Von Anna Kardos

Wo ist das Buch? Auf der Bühne steht Lukas Bärfuss, es sind die Solothurner Literaturtage. Doch es fehlt Bärfuss’ neues Buch, wenn der Autor kommenden Sonntag mit Bundesrat Alain Berset über die Schnittstelle von Sprache und Politik diskutiert. Ist das kein Konflikt:

Ein Autor ohne Buch?
Bärfuss verneint. Viel mehr seien Diskussionen zwischen Autoren und Politikern eine überlieferte Form: «Es gibt eine Tradition solcher Gespräche zwischen Magistraten und Schriftstellern: an den letztjährigen Literaturtagen etwa zwischen Micheline Calmy-Rey und Adolf Muschg. Oder das berühmte Gespräch zwischen Max Frisch und Kurt Furgler.» Und nun eben zwischen Bärfuss und Berset. Der Verweis auf Max Frisch sitzt. Denn auch Bärfuss wird vermehrt ausserhalb seiner Bücher und Bühnenstücke wahrgenommen: als eine Art Max Frisch reloaded. Nächste Woche ist in Willisau sein «Parzival» (nach dem Mittelalter-Stoff) zu sehen, letzte Woche diskutierte er in der «Arena» des SRF über die Flüchtlingstragödie im Mittelmeer. Leben und Literatur – in beidem untersucht er anhand von persönlichen Schicksalen, wie wir mit der Gesellschaft, der Wirtschaft verstrickt sind. Er mischt sich in die Politik und scheut keine Konflikte. Nur die Frage nach drei wichtigen Konflikten in seinem Leben beantwortet er nicht – er wolle sicher keine Rangliste seiner Lebenskrisen aufstellen. «Der grösste Konflikt besteht darin, dass man geboren wurde und sterben muss.» Womit man beim Grundkonflikt schlechthin wäre:

Leben angesichts der Sterblichkeit
«Das ist die ganze Grundlage, und alles andere folgt daraus», erklärt der Autor unverblümt. Aber Schüchternheit war ohnehin nie die Kardinalstugend von Lukas Bärfuss. Er wuchs in Verhältnissen auf, wo das Letzte, was man brauchen konnte, Samthandschuhe waren. Über seine Schulklasse im kleinstädtischen Thun der 1980er-Jahre schreibt er: «Unsere Eltern waren Säufer oder minderbemittelt, manchmal beides zusammen» oder «die Schule war lausig» und vor allem: «Wir wussten, dass dort draussen, jenseits der Neunten, niemand auf uns wartete.» Bärfuss’ Jugend war zwar keine Jugend ohne Gott (dafür sorgten unter anderem die Zeugen Jehovas von nebenan), aber eine Jugend ohne Perspektive.
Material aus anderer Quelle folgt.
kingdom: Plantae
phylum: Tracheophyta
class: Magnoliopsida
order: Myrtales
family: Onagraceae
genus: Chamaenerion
Konflikt: Zukunft ohne Perspektive?
Trotzde, oder genau darum, las der Heranwachsende, kämpfte sich gegen den Widerstand der Unverständlichkeit durch Hegel, Erasmus und den mittelalterlichen «Parzival». Wo Perspektiven fehlten, schlug er solche in die Realität – mit seinen Wünschen. «Eine Definition von Konflikt ist, dass er da entsteht, wo verschiedene Dinge zusammenkommen. Die Auseinandersetzung ist nicht problematisch, sondern etwas, das mir sehr viel Lust macht», stellt Bärfuss fest. Was daraus folgt, ist ein eigentlicher Konflikt mit allen Konflikten:

Konflikte sind gar keine
Und schon könnte man das Thema abhaken. Wäre da nicht die Frage nach Solothurn und der Diskussion über das Reden in der Öffentlichkeit. Sind denn Politik und Literatur kein Gegensatzpaar? Konkreter gesagt: Sucht Lukas Bärfuss in seinen Essays nicht mittels Sprache nach Wahrheiten, während ein Politiker Wahrheit mit der Sprache lenkt?

Politik, Literatur und nur eine Sprache?
«Wahrheit? Das ist ein grosser Begriff», entgegnet Lukas Bärfuss. Er glaube viel mehr, dass die Kunst von den Ambivalenzen spreche: «Wenn sich das eine in das andere verwandelt und man nicht genau sagen kann, ob schon Wahrheit oder noch Lüge.» Dagegen sei Politik vor allem interessengeleitet. «Es geht ihr um die Formulierung von Interessen und um deren Ausgleich.» Die Kunst könne und wolle ihr Interesse nicht so deutlich formulieren wie die Politik. Aber in einem Punkt träfen sich beide Bereiche: «Die differenzierte Darstellung ist immer die Forderung.»

Diskussion Lukas Bärfuss und Alain Berset. Solothurn, Landhaussaal, So, 17. 5., 15 Uhr. Lukas Bärfuss: «Stil und Moral», Wallstein, 234 S., Fr. 27.90.